→ Text extract:

Six million africans were kidnapped and put to slavery in America throughout the 18th century. Numerous more millions were to follow, until slavery was abolished in 1860. It wasn’t just the planters who profited on the enslavement. The slavery in the southern states of USA and the Caribbean islands played a central part in building the capitalist system internationally. The textile factories in Northern England was dependent on cotton from the plantations. A city like Glascow was built on freight of slaves to America and import of tobacco, which was brought back with the same ships. For seanations like Norway and Denmark slave trading was a great source of revenue.

 

All of this went on when the upper class established itself as the dominating class in society, under paroles such as ”Freedom, equality and brotherhood”(the French Revolution, 1789).

 

The American Declaration of Independence from 1776 says: ”We hold these truths to be self-evident, that all men are created equal, that they are endowed by their creator with certain unalienable rights, that among these are life, liberty and the pursuit of happiness.” Capitalists and politcal leaders who formulated paroles like these were often slave-owners themselves.

 

David Hume, the Scottish essayist and philosopher, wrote in his essay ”Of National Characters” (1753) that he suspected the negroes to be naturally inferior to white people.

 

But it was not, like some historians and anti-racists claims, racism that led to the slavery. It was quite the opposite. The slavery, and capitalisms dependency on it, created the need for theories like Humes. Slavery existed a long time before capitalism, but in order for capitalism to justify slavery, racism was necessary.

 

National Socialism(better known as Nazism), which is the ideology / political view of the nazis and neo-nazis, is a form of socialism featuring racism and expansionism. The ideology grew big in Germany after World War 1. It was built on extreme nationalistic and anti-semitic ideas from Austria around 1900. The national socialism claimed the people, the nation, of greater value than the individual. This was based on a theory that the Germanic(or Aryan) race was the most high-placed, and the importance of preserving ”racial purity”, which involved the rejection of other races. In its political shape the movement used the leader princible, and in the last years of Nazism, Hitler had all the power as the Führer.

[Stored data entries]

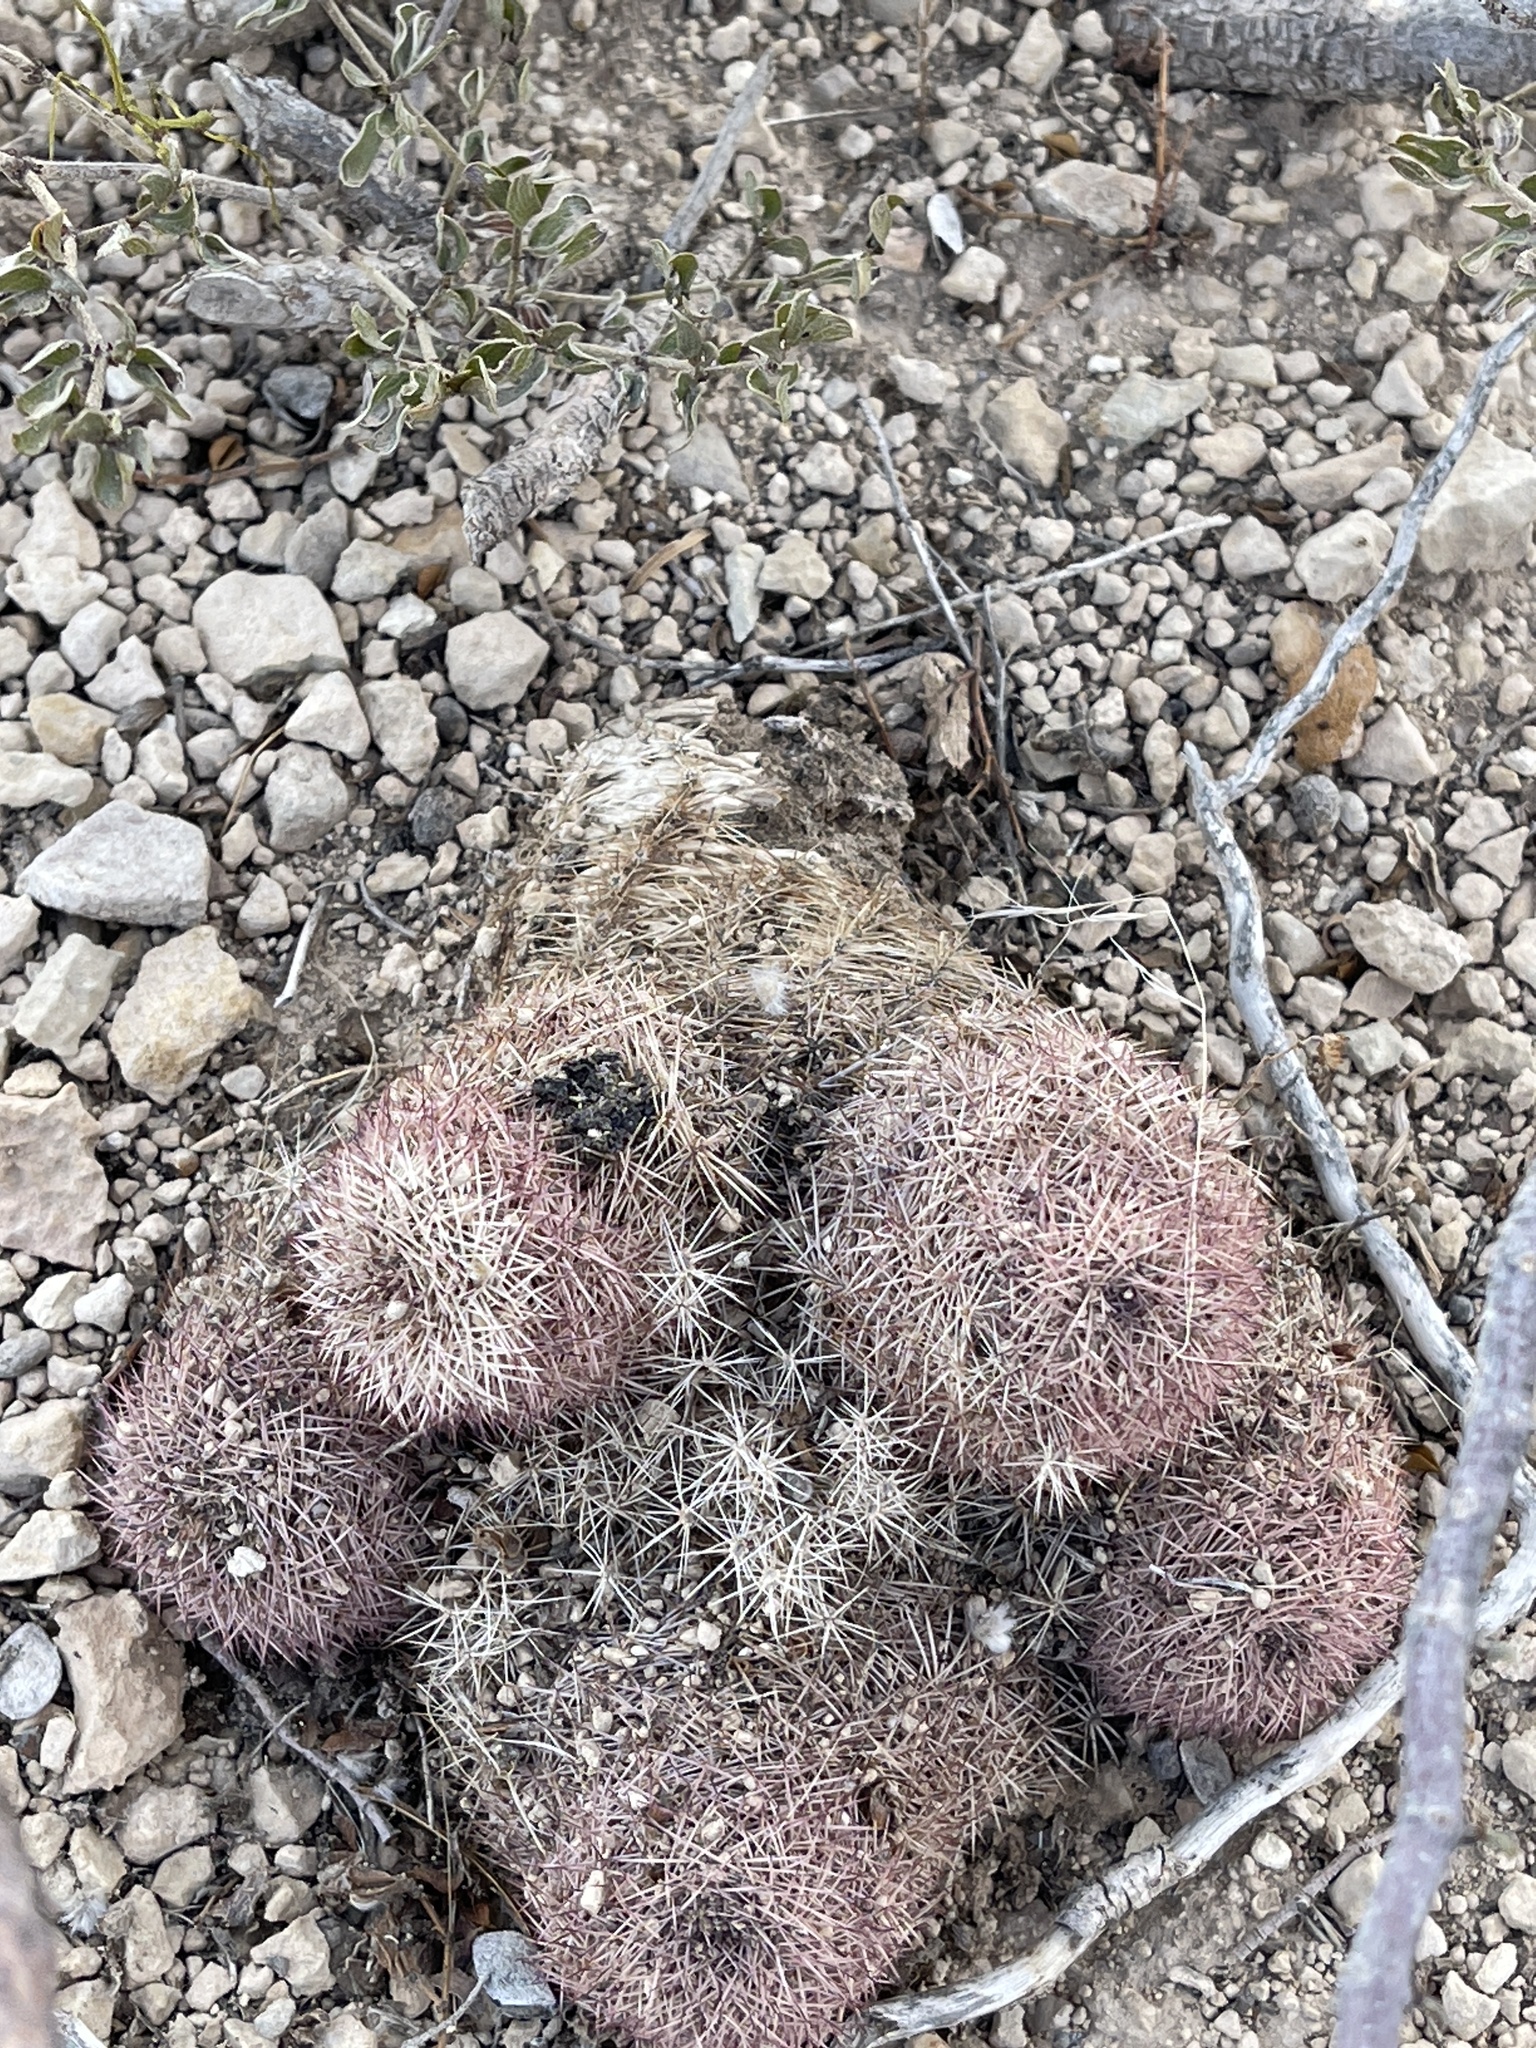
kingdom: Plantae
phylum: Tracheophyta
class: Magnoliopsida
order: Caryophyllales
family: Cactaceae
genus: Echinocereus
==
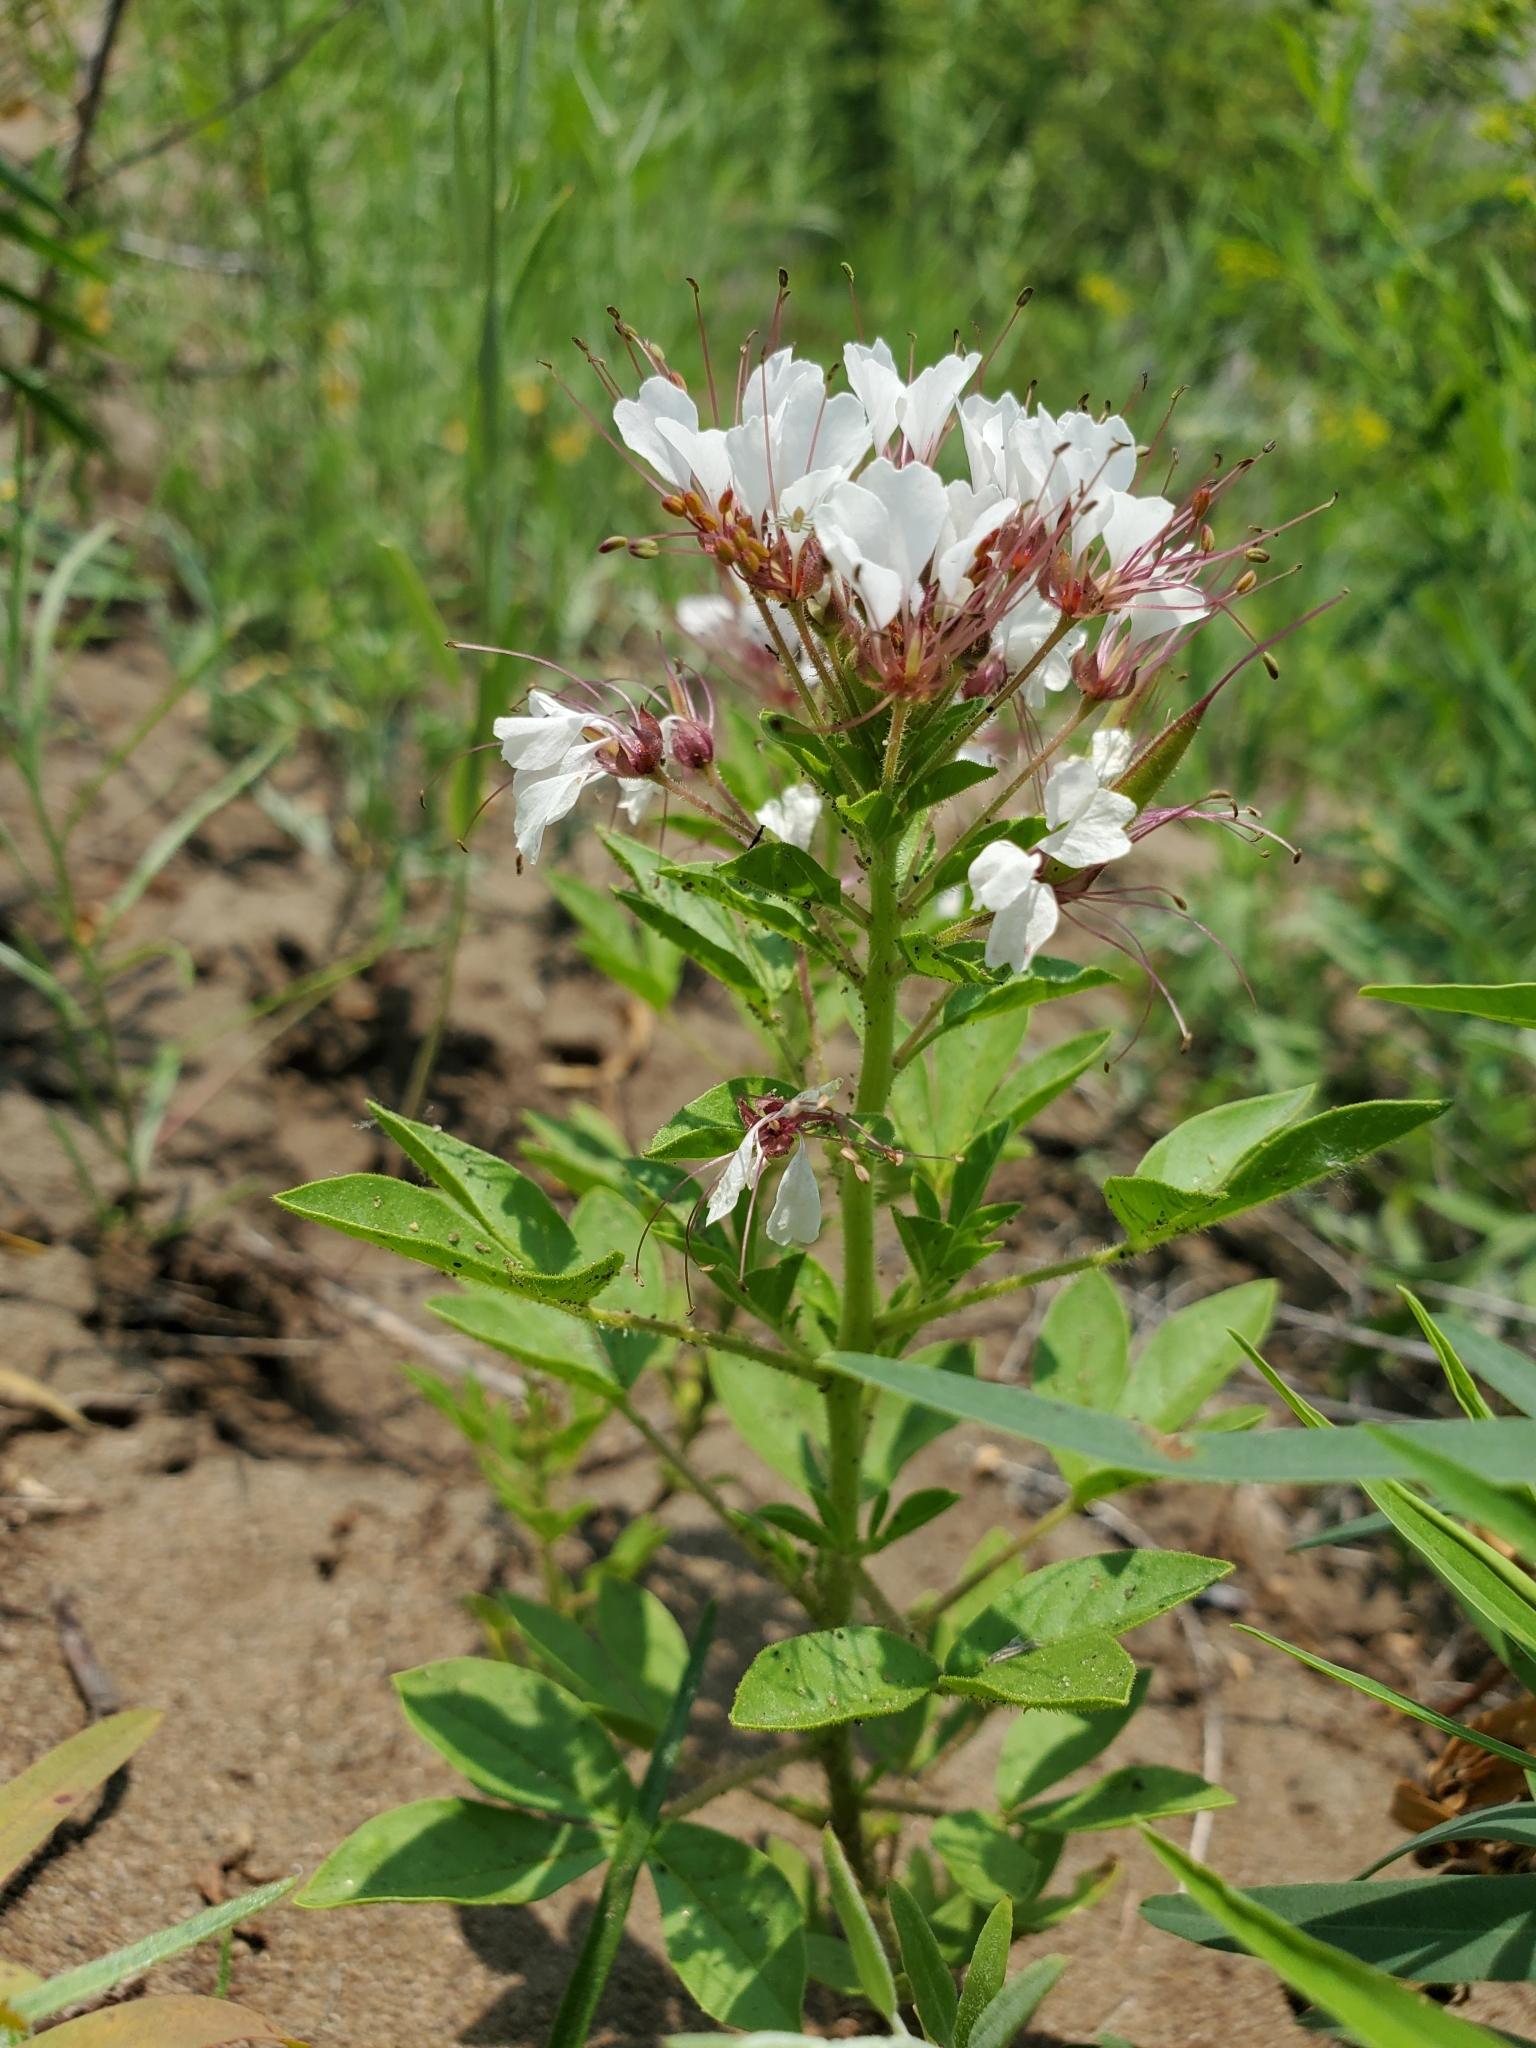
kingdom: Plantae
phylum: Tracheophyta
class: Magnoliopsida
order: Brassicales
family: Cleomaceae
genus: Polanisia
* * *
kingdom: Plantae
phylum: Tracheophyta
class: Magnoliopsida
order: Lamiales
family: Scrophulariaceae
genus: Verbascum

→ Job: Please list every four-digit year that appears in the text on slavery and racism above, in the order they occur.

→ Task result: 1860, 1789, 1776, 1753, 1900